- **Exercise brief**
Whenever a line contains the string "command", copy it out of the entries.

(Dataset entries)
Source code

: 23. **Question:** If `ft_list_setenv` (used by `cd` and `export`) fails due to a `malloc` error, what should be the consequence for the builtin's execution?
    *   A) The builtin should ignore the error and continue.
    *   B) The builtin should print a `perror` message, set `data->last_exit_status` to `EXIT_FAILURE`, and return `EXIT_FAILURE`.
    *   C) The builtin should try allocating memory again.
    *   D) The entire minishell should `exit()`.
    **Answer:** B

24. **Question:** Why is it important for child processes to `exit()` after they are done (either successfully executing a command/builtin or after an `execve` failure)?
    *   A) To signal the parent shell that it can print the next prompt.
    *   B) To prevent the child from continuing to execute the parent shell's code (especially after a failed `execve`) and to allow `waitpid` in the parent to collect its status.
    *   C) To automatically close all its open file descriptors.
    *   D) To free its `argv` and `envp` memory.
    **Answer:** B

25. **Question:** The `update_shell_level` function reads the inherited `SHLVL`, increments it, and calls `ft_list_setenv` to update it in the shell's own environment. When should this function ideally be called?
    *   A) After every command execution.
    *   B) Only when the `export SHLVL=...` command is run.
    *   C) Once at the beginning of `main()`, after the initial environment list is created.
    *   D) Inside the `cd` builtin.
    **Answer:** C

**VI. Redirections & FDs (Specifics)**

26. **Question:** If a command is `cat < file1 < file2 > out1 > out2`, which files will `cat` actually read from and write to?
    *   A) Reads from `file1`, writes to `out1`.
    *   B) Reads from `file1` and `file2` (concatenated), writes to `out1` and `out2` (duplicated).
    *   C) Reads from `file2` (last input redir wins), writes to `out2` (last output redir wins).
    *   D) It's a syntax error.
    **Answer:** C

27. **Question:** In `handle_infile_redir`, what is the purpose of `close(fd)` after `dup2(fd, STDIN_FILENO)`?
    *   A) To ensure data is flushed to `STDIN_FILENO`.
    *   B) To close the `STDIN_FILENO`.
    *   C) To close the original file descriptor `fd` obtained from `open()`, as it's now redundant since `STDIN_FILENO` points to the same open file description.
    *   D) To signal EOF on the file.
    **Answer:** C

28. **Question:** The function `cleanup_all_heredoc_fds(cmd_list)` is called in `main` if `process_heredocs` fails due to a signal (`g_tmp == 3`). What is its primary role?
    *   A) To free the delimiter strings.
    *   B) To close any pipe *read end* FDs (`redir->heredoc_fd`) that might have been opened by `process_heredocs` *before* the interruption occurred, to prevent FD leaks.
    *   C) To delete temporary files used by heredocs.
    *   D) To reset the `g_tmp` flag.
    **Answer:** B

- **Answer below**
24. **Question:** Why is it important for child processes to `exit()` after they are done (either successfully executing a command/builtin or after an `execve` failure)?
    *   A) After every command execution.
    *   B) Only when the `export SHLVL=...` command is run.
26. **Question:** If a command is `cat < file1 < file2 > out1 > out2`, which files will `cat` actually read from and write to?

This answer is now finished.